You hear this kind of statements in American talk radio all the time. There are always those references to a law you never heard that a senator approved without you knowing about it, and that later you discover with a quick Google search never existed. Recently when discussing the welfare state in Sweden, an American acquaintance said that this Scandinavian country doesn’t have a minimum wage. What do you say to that? I am not an expert on the Swedish minimum wage, and that was not even what we were discussing. Sweden does not have a minimum wage as Austria, Denmark, Cyprus, and Finland also do not have the minimum wage. It is not a strange situation. The collective bargaining deals cover most of the workers so that they in fact have a minimum wage. What he said was not completely true, and it does not mean what he thinks it means, because unions in those countries have a strength they do not have in the United States. These nuances do not play well with definitive statements.
American idiot savants are dangerous. They simplify public speech to a point you do not know what is true or not, and you do not even care. Their self-esteem is so high they prefer to look good in a discussion than to share what they truly know—nothing. The lessons idiot savants teach you are two—
First, never trust someone who talks with definitive statements about complex subjects. Complex problems rarely have easy answers and when they do, don’t assume the schmuck in front of you came up with them before anyone else did.

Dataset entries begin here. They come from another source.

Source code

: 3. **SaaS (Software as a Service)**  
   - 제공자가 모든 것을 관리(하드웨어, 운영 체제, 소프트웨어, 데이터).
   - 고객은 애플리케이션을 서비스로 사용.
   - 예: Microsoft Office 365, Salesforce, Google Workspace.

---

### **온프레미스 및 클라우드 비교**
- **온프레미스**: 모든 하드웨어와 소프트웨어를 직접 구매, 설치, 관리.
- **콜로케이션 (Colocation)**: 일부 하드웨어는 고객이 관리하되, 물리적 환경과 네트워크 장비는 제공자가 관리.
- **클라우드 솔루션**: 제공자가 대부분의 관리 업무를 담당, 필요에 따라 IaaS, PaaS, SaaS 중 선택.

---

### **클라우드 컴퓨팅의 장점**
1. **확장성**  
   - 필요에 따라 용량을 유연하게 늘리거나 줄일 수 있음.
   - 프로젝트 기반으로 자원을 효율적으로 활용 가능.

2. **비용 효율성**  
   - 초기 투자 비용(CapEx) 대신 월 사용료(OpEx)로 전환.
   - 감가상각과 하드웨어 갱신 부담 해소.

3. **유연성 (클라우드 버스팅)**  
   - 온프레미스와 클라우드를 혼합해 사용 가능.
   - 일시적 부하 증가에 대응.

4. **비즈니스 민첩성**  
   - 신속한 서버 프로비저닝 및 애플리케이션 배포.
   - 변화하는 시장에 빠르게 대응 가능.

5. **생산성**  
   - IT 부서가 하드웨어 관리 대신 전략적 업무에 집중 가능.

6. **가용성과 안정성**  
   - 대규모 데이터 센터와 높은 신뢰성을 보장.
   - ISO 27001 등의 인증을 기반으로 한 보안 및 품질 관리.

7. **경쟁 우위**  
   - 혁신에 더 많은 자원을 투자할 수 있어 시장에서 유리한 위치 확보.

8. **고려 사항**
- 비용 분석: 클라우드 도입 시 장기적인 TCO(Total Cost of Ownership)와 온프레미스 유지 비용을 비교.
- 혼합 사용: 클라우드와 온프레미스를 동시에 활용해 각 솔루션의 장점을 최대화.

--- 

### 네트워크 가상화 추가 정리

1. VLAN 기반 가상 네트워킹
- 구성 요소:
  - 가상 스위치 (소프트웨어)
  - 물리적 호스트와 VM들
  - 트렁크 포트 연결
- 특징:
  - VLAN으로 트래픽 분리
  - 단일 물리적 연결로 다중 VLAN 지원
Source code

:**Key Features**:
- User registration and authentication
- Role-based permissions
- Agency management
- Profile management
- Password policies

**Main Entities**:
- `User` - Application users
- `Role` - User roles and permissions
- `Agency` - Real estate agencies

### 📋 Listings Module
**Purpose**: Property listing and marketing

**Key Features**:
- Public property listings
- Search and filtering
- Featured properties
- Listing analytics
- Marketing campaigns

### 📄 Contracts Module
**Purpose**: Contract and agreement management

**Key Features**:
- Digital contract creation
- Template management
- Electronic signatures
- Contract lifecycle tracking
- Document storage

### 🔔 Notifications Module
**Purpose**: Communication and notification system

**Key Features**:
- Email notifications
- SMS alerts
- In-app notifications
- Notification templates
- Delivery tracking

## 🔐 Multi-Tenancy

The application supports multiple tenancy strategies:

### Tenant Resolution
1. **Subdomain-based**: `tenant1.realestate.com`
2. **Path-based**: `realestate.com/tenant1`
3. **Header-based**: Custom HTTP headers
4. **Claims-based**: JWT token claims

Second, take the word of an American (except an expert or Noam Chomsky’s) about what’s happening in foreign countries with a grain of salt. Understandably so, America is an insular culture turned inwards. It is difficult to know what is going on in the world when you are there. That is why talking about foreign countries in America gives the speaker an aura of sophistication he does not deserve. Most problems are the same everywhere. The ways you go about solving them is the element that changes but even that less than you think.